▸ **WORK TASK A**: Count the lines in the rows below that contain the word "майстрів", matching case exactly, and give only the number.

▸ **READING PASSAGE**:
Also don’t be under the impression that direct MFs are truly direct, the term direct is just an eyewash, online portals which promote and sell direct MFs too get their cut from AMCs!


Regular MF ideally exists for those peoples who are either illiterate or don’t have knowledge on market / MF. So the initiative for thus is to make people aware of their idle money to be invested & to keep track of their financial planning. So agents partners with various AMCs & people who invest with these agents get commission.

AMC & Agent both get commission, these depends on the schemes where people invest. For example - if investor invest in equity MF then agent gets around 1~2% commissions from MF /AMC for as long as long investor is investing their money in that scheme.

You can check these on AMFI website

AMCs do not get any commission. They actually pay commission out to distributors who got funds in. Hence higher TER.
Regular MFs are the one which funds distributors and effectively opens up MF world to all those investors who are not tech savy or are unable to invest directly with MF.
So regular MF are in people’s interest too.

▸ **RECORDS TO PROCESS**:
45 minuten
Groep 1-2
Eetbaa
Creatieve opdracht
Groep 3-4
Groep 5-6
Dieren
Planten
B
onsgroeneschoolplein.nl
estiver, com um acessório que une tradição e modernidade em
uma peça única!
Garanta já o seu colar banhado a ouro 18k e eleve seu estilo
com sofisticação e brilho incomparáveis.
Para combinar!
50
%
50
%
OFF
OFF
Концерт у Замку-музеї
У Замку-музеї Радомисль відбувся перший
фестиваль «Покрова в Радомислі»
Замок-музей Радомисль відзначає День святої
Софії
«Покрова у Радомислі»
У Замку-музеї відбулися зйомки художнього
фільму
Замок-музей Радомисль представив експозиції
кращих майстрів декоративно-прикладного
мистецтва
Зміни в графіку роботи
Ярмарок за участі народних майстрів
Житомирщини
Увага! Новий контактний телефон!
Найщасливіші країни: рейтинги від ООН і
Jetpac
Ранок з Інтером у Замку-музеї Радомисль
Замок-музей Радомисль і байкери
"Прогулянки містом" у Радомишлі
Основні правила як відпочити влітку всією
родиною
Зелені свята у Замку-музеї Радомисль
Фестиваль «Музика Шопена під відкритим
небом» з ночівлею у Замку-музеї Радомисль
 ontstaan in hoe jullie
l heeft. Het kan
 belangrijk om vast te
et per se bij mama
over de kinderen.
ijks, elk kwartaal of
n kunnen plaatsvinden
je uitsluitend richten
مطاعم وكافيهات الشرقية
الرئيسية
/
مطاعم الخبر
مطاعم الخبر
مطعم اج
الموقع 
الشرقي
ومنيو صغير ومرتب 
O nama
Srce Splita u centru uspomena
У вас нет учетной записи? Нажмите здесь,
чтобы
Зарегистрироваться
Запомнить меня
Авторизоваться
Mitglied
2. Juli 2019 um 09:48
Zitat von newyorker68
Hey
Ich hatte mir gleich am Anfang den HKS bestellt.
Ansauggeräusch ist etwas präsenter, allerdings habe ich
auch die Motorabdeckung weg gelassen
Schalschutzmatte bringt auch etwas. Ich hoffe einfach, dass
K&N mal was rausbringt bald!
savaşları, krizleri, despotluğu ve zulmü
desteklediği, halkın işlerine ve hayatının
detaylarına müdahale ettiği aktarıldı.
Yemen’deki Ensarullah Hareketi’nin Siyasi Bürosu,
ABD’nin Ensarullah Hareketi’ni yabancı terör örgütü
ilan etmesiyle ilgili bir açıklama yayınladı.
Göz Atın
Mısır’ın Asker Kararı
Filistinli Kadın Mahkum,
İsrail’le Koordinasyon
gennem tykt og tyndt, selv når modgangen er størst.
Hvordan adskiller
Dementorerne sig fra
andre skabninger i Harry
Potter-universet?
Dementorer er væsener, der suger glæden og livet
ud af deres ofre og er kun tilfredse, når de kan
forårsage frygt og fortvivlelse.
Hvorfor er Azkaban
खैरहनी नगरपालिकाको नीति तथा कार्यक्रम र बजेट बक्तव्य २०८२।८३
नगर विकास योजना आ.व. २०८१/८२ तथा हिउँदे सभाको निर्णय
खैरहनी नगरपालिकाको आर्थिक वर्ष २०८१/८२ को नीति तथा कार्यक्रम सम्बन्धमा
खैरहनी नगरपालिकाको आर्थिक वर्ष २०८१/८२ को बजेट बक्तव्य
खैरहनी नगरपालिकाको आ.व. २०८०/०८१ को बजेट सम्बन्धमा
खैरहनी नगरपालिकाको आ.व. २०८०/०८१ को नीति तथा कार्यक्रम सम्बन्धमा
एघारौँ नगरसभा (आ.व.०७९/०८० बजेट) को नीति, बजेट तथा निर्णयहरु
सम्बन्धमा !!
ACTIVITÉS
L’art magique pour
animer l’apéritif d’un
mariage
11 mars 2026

▸ **WORK TASK B**: Reproduce, word for word, the stretch of the mutual fund passage above from "AMC & Agent" through "people’s interest too.".

▸ **TASK OUTPUT A**: 2

▸ **TASK OUTPUT B**:
AMC & Agent both get commission, these depends on the schemes where people invest. For example - if investor invest in equity MF then agent gets around 1~2% commissions from MF /AMC for as long as long investor is investing their money in that scheme.

You can check these on AMFI website

AMCs do not get any commission. They actually pay commission out to distributors who got funds in. Hence higher TER.
Regular MFs are the one which funds distributors and effectively opens up MF world to all those investors who are not tech savy or are unable to invest directly with MF.
So regular MF are in people’s interest too.